* [Extract]
=== Begin Enclosure ===

It is worth considering what would happen here if governments did not intervene in some way. Landlords would soon find that many of their tenants couldn’t afford to pay their rent; banks would witness large-scale loan defaults; and companies would see their revenues and profits fall sharply. The ownership class would take a serious economic hit.
That’s not to say that workers wouldn’t also suffer: the shock would likely result in large-scale layoffs, an unprecedented spike in unemployment and a dramatic rise in general hardship. This is not a desirable outcome.
In order to stop this from happening, governments and central banks have stepped in to plug the income gap, and they are filling this gap with newly created money.
Who wins and who loses from this overall? Even in countries with the most generous employee compensation schemes, workers are only being compensated for 80% of their wages. But most of this will be required to pay for essential expenses, meaning that overall most workers will be left worse off.
The flipside of this is that the income streams for the ownership class – rents, interest and corporate income – are protected. But crucially, because the discretionary spending of the rich has collapsed, their net incomes (i.e. their income after expenses have been paid) have increased dramatically. This is the key to understanding who ultimately benefits from all the new money that is being injected into the economy.
As Stevenson notes: “The government has created new money to replace the lost spending of the rich, so that working people can continue to pay their bills to the rich.”
What is being presented as a bailout for working people is, in practice, a bailout for the wealthy. Who will pay for this? When the crisis eventually subsides, governments – now saddled with debts higher than at any time during peacetime history – will inevitably face calls to implement austerity to pay off the debt burden. One again, the cost of bailing out the rich would be borne by ordinary working people.
As Christine Berry writes: “The costs of the crisis, then, are still being borne largely by workers and small businesses – albeit subsidised by the state, and thus by future citizens – it’s just that some of those costs are being deferred. As yet, no sacrifices have been demanded of banks, landlords or profitable corporations.”
None of this should be surprising. After all, we live under an economic system that delivers unequal outcomes by design. Pumping more money through this system will simply result in more money flowing to those already at the top.
What makes things different this time is the sheer scale of the sums involved. Governments are injecting unprecedented amounts of money into the economy, often for good reason. But unless steps are taken to prevent it, this will simply be hoovered up by the ownership class.
What can be done to prevent this? According to Stevenson and a growing number of economists, the most effective policy would be an emergency wealth tax. This would ensure that those with the broadest shoulders contribute to resolving the crisis, and would also provide a mechanism to claw back any wealth that is accumulated from the government’s response to the crisis. Policies such as rent freezes, debt jubilees and attaching robust conditions to any corporate bailouts could also help spread the burden more fairly.
Regardless of the precise solution, the lesson is clear: pumping new money into the economy without altering power relations will only exacerbate existing inequalities. We made this mistake in 2008 – it’s essential that we don’t make it again.

=== End Enclosure ===

* [Listed entries]
=== Begin Enclosure ===

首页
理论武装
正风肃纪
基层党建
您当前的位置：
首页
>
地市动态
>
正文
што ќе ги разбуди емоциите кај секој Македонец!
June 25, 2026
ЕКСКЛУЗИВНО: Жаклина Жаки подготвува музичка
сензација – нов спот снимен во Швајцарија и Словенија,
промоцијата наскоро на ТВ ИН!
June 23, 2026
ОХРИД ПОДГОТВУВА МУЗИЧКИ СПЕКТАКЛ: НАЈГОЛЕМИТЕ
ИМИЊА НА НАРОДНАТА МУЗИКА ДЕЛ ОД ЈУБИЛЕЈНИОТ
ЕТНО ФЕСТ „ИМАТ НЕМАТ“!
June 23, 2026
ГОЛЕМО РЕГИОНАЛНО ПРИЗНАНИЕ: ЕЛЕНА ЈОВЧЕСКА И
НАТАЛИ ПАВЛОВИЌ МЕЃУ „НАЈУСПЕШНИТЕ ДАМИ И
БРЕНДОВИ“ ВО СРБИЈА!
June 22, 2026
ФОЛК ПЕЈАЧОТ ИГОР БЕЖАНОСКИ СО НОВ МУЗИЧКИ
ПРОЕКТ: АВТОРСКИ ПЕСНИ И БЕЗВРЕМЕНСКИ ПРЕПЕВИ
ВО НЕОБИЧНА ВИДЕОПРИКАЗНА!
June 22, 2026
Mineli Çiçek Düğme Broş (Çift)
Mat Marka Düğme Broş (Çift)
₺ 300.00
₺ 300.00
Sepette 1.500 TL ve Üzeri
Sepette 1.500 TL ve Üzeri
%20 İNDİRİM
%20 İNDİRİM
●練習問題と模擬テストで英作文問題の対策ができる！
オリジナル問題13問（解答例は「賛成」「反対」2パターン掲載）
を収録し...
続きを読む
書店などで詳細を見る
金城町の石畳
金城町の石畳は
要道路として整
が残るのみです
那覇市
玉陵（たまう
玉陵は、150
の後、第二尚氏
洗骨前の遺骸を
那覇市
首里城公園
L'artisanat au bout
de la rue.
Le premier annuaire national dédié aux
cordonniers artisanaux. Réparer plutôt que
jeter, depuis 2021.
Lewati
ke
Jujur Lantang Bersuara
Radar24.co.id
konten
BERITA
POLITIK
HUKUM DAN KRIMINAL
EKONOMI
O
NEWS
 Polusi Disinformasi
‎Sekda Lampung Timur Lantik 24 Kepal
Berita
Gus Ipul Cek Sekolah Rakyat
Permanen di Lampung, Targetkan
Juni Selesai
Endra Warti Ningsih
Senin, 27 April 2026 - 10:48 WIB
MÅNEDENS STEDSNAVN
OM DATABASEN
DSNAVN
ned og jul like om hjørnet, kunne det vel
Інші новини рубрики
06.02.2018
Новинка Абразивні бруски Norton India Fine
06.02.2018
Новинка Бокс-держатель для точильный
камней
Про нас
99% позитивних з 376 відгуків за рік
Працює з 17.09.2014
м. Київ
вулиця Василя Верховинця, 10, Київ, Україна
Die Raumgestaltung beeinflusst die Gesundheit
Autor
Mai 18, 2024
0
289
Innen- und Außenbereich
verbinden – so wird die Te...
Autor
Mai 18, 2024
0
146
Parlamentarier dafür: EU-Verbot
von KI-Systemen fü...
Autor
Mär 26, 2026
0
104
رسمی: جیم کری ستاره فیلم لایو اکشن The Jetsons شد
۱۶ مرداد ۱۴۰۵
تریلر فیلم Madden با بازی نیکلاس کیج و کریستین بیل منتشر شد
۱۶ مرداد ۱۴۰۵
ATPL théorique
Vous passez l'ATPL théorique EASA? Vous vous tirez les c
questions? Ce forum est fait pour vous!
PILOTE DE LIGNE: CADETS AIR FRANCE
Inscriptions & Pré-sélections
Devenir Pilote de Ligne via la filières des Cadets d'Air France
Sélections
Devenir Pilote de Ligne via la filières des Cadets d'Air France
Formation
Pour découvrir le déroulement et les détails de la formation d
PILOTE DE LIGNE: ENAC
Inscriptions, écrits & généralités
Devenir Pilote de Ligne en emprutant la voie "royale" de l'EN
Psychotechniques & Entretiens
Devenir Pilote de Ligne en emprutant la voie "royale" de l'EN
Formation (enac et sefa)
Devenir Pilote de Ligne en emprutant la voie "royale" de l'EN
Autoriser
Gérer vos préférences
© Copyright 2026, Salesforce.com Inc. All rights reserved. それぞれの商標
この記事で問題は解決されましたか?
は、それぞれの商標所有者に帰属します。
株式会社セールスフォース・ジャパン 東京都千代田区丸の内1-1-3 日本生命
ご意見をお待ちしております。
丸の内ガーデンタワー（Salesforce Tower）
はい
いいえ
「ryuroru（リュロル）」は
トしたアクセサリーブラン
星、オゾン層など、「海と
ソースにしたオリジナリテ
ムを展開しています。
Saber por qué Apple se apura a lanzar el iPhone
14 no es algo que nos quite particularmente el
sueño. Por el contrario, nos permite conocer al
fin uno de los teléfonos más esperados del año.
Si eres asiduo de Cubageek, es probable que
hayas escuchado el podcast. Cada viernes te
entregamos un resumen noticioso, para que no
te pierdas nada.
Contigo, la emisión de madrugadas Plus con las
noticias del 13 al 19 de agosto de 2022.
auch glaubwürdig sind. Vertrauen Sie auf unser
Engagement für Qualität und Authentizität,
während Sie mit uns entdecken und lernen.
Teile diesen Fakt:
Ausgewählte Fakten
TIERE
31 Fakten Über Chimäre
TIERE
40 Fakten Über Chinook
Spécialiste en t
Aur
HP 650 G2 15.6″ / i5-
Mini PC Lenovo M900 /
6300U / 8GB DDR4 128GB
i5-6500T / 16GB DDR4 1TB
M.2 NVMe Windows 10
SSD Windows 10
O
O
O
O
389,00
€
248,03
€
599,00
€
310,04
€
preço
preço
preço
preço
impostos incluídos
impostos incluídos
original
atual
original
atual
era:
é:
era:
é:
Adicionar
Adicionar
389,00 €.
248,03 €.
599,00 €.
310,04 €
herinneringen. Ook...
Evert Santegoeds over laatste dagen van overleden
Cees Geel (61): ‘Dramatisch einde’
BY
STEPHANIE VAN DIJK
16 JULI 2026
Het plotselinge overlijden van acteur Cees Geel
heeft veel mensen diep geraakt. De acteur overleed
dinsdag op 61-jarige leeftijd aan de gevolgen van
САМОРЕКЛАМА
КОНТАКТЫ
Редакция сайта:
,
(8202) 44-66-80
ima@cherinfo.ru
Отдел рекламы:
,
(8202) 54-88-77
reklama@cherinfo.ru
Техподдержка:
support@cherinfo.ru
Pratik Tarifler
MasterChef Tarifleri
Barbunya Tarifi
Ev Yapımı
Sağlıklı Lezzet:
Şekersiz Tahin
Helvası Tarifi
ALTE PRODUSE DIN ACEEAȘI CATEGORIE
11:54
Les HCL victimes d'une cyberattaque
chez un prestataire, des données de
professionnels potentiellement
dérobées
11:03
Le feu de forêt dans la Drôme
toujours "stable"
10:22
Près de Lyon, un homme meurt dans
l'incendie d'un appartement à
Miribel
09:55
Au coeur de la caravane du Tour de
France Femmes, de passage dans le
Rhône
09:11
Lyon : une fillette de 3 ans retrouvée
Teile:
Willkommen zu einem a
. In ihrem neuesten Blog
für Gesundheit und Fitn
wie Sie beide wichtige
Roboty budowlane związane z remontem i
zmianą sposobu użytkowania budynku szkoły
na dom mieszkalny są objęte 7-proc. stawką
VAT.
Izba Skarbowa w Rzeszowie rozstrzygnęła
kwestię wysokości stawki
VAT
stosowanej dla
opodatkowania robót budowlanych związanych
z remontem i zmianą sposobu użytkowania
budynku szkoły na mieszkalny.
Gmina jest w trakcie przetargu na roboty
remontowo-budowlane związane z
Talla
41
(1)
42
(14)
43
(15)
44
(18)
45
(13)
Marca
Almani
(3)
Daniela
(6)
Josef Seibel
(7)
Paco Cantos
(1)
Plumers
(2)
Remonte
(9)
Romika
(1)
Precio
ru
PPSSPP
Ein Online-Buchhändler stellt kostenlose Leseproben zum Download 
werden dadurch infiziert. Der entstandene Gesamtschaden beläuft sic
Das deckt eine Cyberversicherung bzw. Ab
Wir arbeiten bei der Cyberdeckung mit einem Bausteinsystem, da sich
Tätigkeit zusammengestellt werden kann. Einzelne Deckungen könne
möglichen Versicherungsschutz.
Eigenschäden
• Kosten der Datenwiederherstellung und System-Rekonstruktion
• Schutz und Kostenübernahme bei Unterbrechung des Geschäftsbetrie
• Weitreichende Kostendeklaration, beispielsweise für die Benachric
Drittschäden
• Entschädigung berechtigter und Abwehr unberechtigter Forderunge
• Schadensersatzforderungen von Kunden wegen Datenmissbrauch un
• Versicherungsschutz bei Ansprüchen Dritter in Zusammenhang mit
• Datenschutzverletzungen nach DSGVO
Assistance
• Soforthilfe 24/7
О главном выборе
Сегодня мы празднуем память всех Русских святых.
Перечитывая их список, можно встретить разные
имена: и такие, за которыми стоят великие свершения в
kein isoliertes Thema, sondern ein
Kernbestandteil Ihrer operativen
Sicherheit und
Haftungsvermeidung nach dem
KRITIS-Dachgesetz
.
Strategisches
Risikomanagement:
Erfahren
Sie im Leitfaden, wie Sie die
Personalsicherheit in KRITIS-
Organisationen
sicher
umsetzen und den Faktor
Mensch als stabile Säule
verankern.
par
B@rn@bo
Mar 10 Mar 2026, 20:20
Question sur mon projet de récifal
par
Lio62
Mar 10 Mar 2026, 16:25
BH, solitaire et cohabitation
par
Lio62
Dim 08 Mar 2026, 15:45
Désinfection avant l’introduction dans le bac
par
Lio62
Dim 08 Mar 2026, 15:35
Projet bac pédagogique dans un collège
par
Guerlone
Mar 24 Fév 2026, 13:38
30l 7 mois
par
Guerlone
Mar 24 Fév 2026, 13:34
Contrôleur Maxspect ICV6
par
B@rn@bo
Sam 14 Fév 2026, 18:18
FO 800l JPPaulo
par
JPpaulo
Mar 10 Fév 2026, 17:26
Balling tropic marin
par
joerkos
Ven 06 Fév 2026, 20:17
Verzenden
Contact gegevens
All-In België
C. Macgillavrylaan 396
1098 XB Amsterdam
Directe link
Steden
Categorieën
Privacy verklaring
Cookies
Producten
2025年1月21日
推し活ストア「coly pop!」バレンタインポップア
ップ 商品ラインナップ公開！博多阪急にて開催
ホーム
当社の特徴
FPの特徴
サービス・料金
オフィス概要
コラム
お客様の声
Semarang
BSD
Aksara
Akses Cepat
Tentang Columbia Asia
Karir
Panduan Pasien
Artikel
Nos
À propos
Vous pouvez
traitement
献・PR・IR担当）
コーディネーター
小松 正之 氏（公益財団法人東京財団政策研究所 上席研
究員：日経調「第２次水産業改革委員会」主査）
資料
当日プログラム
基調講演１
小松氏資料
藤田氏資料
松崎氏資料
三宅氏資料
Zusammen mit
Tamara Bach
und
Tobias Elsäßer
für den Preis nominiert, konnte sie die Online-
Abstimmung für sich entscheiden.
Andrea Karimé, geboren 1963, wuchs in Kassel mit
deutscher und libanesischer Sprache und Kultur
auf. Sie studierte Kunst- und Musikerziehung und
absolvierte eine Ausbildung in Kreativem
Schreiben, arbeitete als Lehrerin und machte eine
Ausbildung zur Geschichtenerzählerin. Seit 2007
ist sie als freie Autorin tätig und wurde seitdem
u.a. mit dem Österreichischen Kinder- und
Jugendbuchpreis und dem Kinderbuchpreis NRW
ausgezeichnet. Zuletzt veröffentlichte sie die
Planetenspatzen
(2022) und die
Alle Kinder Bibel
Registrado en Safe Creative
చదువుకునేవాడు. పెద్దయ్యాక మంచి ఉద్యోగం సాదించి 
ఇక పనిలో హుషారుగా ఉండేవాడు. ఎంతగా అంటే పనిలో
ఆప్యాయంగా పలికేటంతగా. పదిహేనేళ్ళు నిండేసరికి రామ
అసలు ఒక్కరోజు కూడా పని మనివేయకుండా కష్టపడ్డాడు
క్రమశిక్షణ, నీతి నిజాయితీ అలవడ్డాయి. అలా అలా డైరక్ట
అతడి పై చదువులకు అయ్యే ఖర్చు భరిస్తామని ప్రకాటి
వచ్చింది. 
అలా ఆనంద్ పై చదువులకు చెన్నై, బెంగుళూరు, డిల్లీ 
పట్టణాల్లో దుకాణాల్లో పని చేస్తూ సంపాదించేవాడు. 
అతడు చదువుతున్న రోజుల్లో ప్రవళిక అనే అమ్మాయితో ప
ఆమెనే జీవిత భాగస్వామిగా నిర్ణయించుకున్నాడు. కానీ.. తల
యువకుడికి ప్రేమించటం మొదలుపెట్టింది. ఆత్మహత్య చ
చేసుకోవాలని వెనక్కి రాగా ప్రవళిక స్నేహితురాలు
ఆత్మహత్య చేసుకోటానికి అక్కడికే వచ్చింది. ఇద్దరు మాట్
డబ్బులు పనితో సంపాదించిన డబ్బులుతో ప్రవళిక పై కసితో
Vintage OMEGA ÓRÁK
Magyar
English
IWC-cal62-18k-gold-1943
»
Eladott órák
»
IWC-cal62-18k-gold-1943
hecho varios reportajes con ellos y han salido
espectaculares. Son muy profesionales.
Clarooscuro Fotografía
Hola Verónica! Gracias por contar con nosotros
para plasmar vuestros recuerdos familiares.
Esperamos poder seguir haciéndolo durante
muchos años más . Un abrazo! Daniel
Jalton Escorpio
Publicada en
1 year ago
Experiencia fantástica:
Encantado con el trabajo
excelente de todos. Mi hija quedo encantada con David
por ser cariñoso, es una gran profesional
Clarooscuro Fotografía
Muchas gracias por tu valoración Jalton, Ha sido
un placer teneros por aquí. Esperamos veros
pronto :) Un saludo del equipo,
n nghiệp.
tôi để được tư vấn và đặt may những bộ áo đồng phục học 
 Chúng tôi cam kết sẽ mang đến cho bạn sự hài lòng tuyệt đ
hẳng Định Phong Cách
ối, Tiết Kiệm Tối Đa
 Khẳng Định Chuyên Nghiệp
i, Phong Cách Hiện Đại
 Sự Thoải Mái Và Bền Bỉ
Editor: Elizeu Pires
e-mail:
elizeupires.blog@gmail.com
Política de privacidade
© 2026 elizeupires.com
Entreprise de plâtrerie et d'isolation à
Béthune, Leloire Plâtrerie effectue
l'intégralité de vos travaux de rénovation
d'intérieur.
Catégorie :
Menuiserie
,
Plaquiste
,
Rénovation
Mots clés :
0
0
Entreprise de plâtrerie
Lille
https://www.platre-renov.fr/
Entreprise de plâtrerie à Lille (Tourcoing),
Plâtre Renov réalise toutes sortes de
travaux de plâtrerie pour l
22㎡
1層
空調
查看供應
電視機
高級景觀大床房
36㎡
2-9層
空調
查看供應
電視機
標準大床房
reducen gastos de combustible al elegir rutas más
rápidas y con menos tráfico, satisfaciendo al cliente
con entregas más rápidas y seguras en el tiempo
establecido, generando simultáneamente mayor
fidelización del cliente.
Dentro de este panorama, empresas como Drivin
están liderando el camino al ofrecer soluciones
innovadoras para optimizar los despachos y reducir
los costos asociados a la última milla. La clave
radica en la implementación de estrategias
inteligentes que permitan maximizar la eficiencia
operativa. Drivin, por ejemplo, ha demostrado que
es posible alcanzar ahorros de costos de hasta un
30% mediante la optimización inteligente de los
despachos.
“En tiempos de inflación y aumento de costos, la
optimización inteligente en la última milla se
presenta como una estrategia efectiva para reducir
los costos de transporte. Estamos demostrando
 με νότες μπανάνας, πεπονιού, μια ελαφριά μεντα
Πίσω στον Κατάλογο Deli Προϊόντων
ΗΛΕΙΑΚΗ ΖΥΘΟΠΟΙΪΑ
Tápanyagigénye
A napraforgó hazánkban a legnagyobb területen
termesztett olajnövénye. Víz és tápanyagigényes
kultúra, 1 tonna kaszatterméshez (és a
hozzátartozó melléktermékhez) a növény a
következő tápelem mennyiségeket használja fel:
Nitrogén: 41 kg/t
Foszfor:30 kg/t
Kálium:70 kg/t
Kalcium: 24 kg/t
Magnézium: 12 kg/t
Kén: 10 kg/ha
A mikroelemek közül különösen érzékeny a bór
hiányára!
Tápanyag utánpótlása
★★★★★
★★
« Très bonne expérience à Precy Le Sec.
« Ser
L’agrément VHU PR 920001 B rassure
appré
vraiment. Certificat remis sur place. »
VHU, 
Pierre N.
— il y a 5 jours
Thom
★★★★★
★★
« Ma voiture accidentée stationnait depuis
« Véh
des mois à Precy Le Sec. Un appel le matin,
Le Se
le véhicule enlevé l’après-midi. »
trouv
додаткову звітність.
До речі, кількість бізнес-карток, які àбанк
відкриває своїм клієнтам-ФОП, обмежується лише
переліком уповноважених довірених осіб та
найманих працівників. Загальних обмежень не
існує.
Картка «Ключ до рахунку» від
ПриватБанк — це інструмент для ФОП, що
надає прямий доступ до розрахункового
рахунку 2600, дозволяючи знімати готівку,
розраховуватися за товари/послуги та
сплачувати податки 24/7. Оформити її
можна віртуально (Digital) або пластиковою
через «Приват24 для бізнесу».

=== End Enclosure ===

* [To do]
List every policy that the extract above puts forward as a way to keep the new money from ending up with the ownership class or to spread the burden more fairly.

* [Problem solution]
- An emergency wealth tax
- Rent freezes
- Debt jubilees
- Attaching robust conditions to any corporate bailouts